Navigation Warfare (NAVWAR) allows the Army to take deliberate defensive and offensive actions to assure U.S. forces position, navigation and timing information (PNT) through coordinated employment of space, cyberspace and electronic warfare operations.

The Army is highly dependent on the use of GPS-delivered PNT data. NAVWAR prevents the use of GPS by hostile forces while ensuring unimpeded use for U.S. forces and allies.

What has the Army done?

The Secretary of the Army designated the Army Space and Missile Defense Command/Army Forces Strategic Command (USASMDC/ARSTRAT) as the Army representative to identify and advocate for positioning, navigation, and timing and navigation warfare requirements through Commander, U.S. Strategic Command to the Joint Staff to establish and formalize joint NAVWAR Requirements.

USASMDC/ARSTRAT is developing a TRADOC-sponsored Army NAVWAR concept whitepaper. This concept will be used to establish a baseline for how the Army will execute the NAVWAR fight.

USASMDC/ARSTRAT, in conjunction with FORSCOM and the Joint Navigation Warfare Center, supports home station training and Combat Training Center training events under degraded GPS conditions. The goal is to enable tactical formations to develop and train tactics, techniques and procedures that enable Army formations to work. The USASMDC/ARSTRAT Technical Center has several ongoing technology development efforts to enable the key operational task.

What continued efforts are planned for the future?

USASMDC/ARSTRAT is the Army lead for institutional unity of effort on NAVWAR.

  • Several research, development, test and evaluation and capability integration efforts are working on this problem independent of one another.
  • The Army is working to expand its focus beyond PNT assurance to all aspects of NAVWAR operations.

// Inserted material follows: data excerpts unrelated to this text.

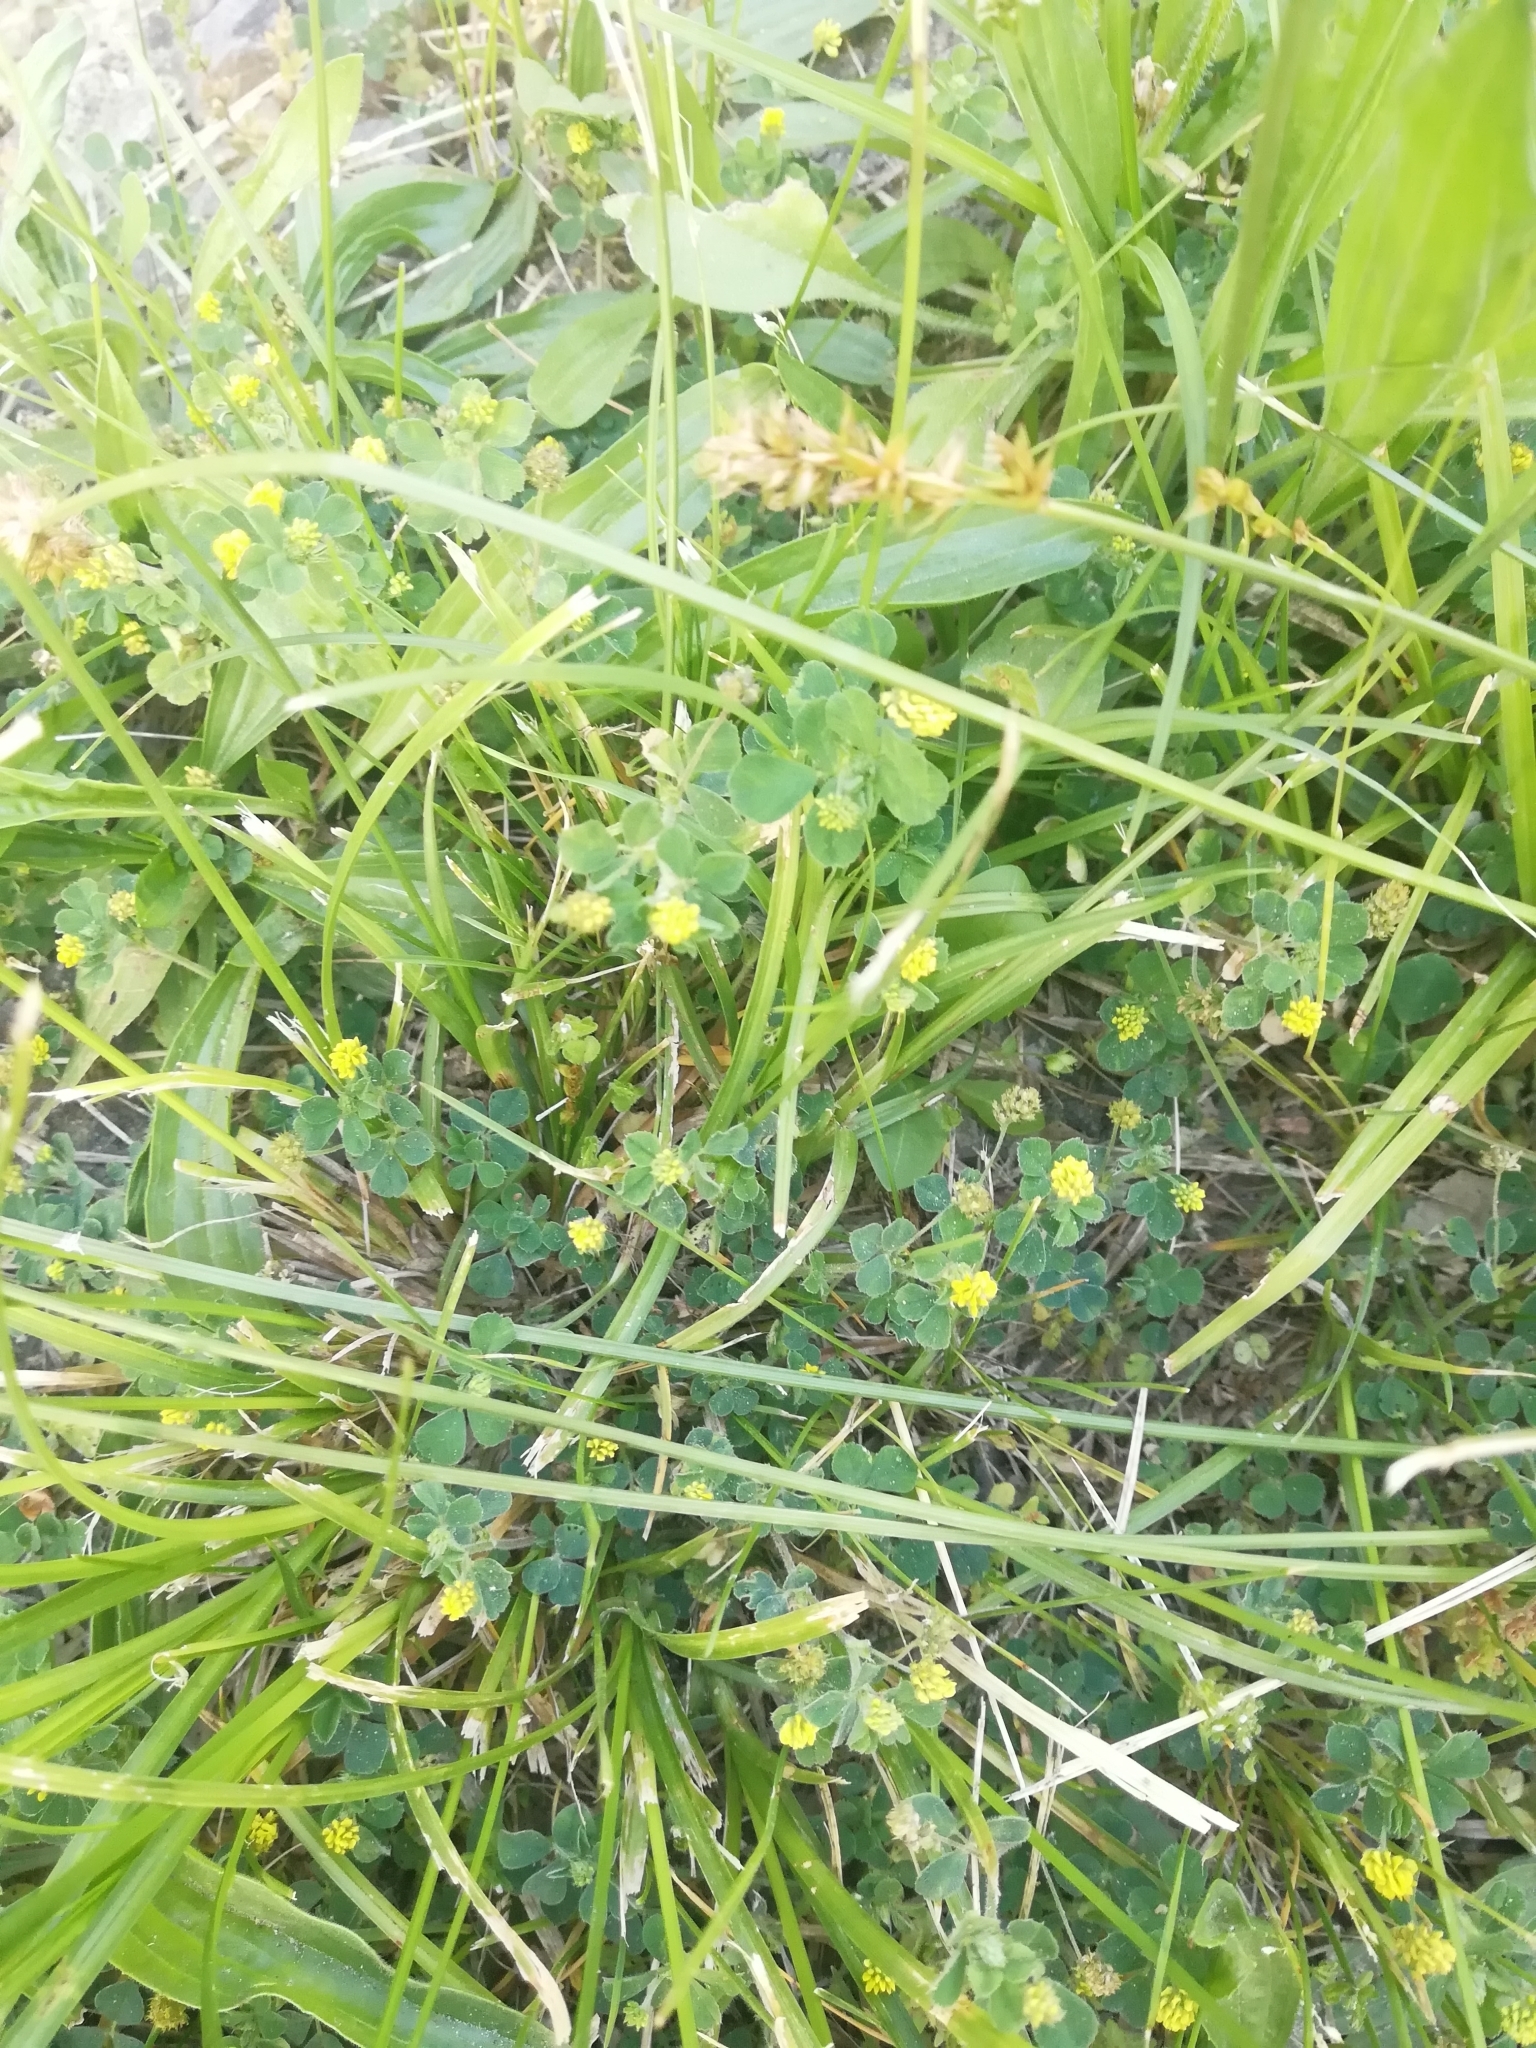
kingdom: Plantae
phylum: Tracheophyta
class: Magnoliopsida
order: Fabales
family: Fabaceae
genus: Medicago
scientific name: Medicago lupulina
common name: Black medick
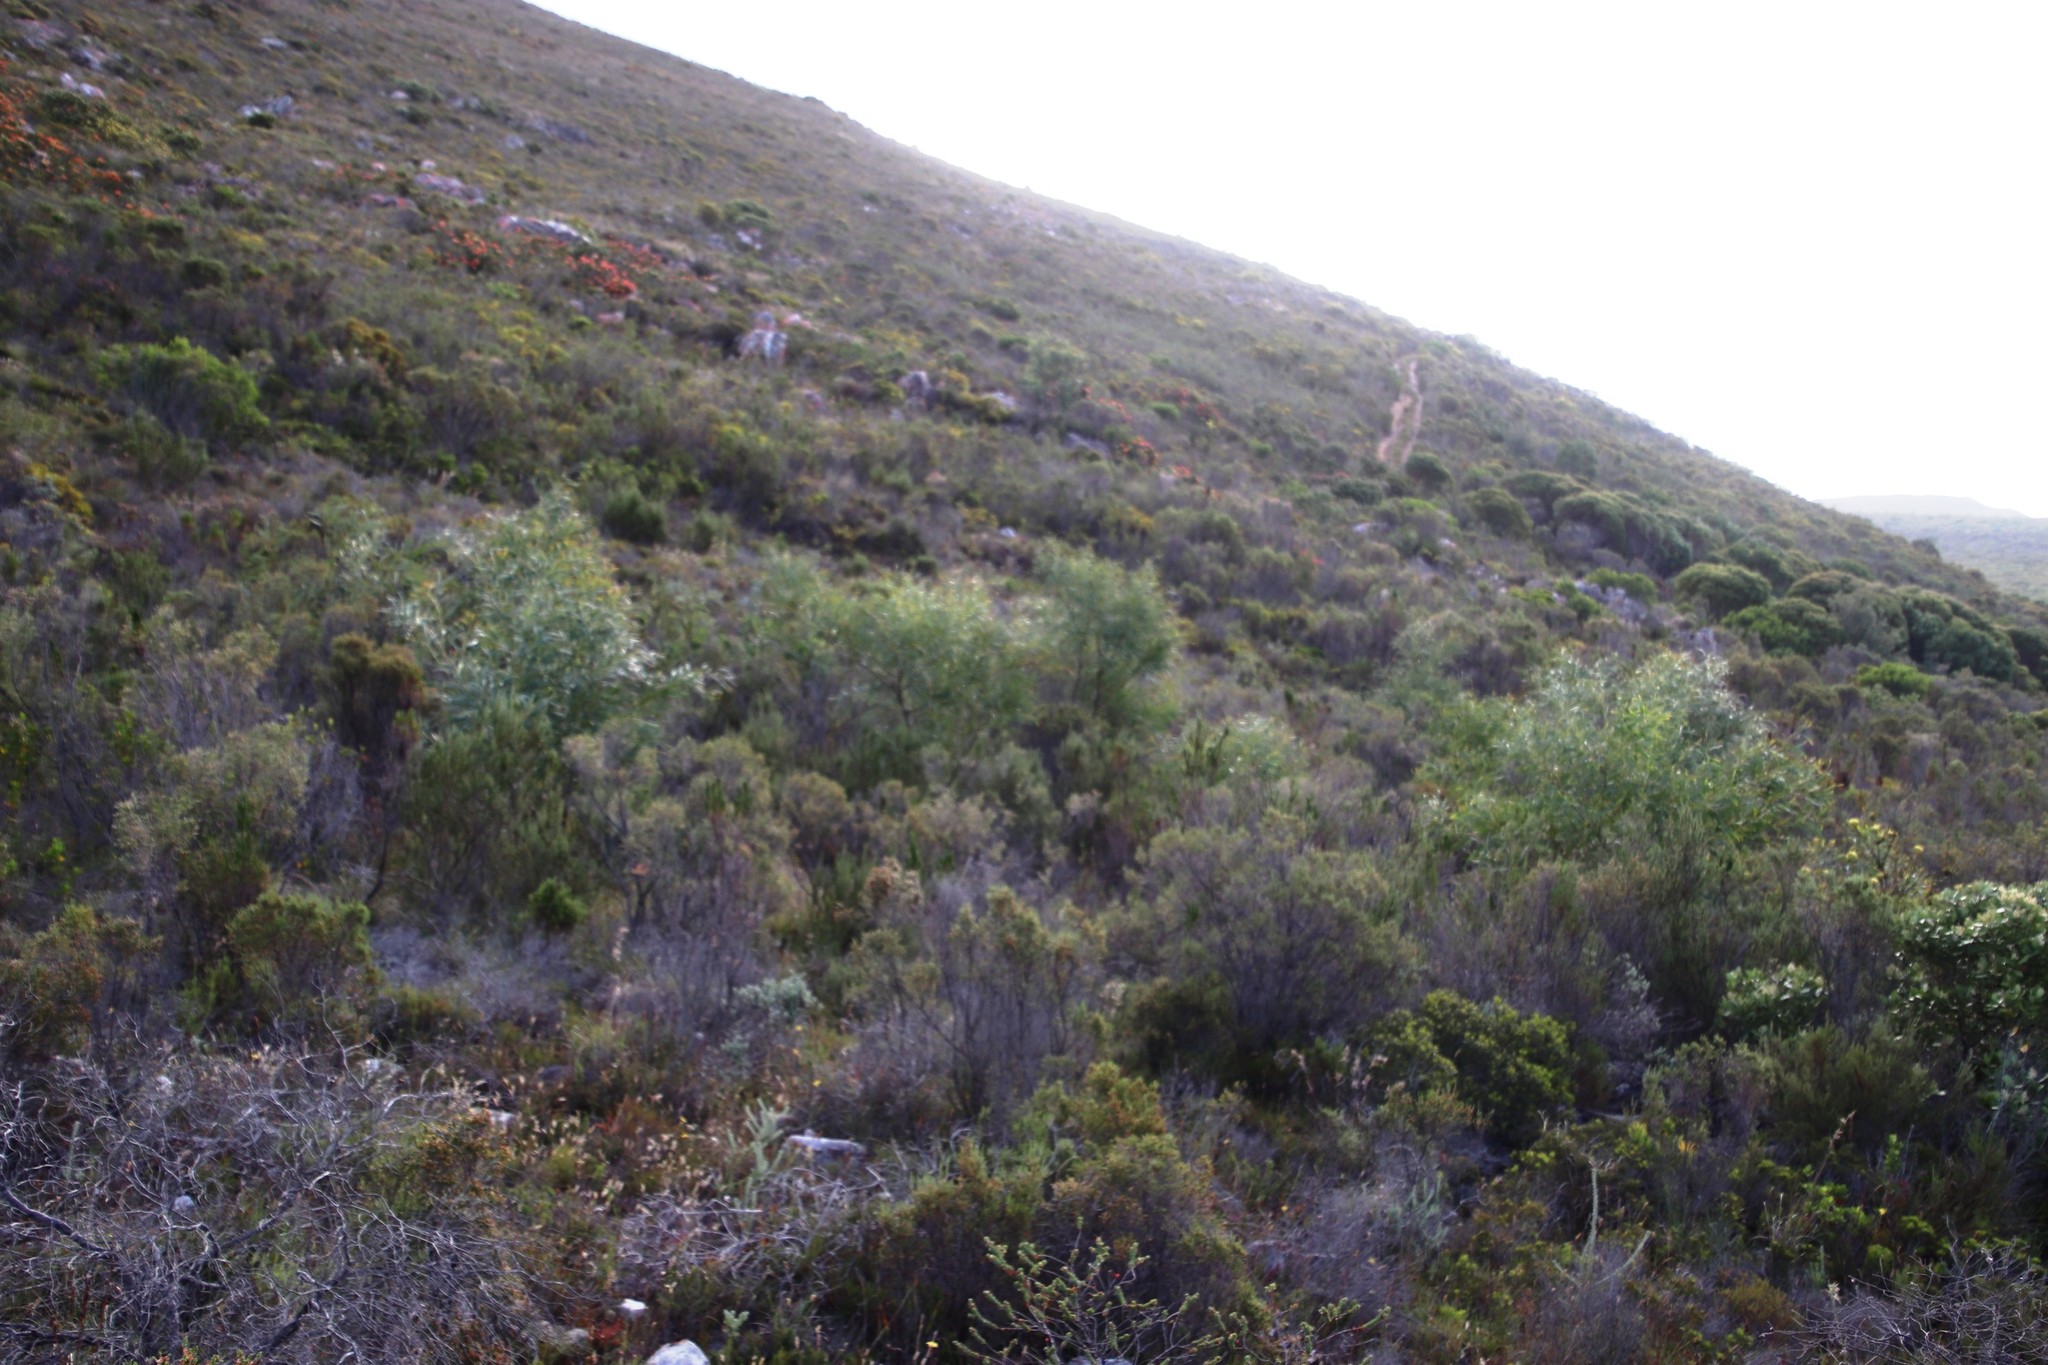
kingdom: Plantae
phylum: Tracheophyta
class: Magnoliopsida
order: Fabales
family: Fabaceae
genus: Acacia
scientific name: Acacia saligna
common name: Orange wattle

Why is this important to the Army?

The Army is highly dependent on the use of PNT data. The typical brigade combat team depends on over 28 different systems and 600 total systems that leverage PNT. The Army has over 250 thousand GPS-dependent systems overall.

Adversaries understand U.S. advantages and are developing capabilities to deny PNT to U.S. forces while simultaneously pursuing independent means of receiving PNT data, including global navigation satellite systems.

PNT data enables the Army to precisely move, shoot and communicate, extend its operational reach, control the tempo of operations, perform mission command all without adversarial interruption.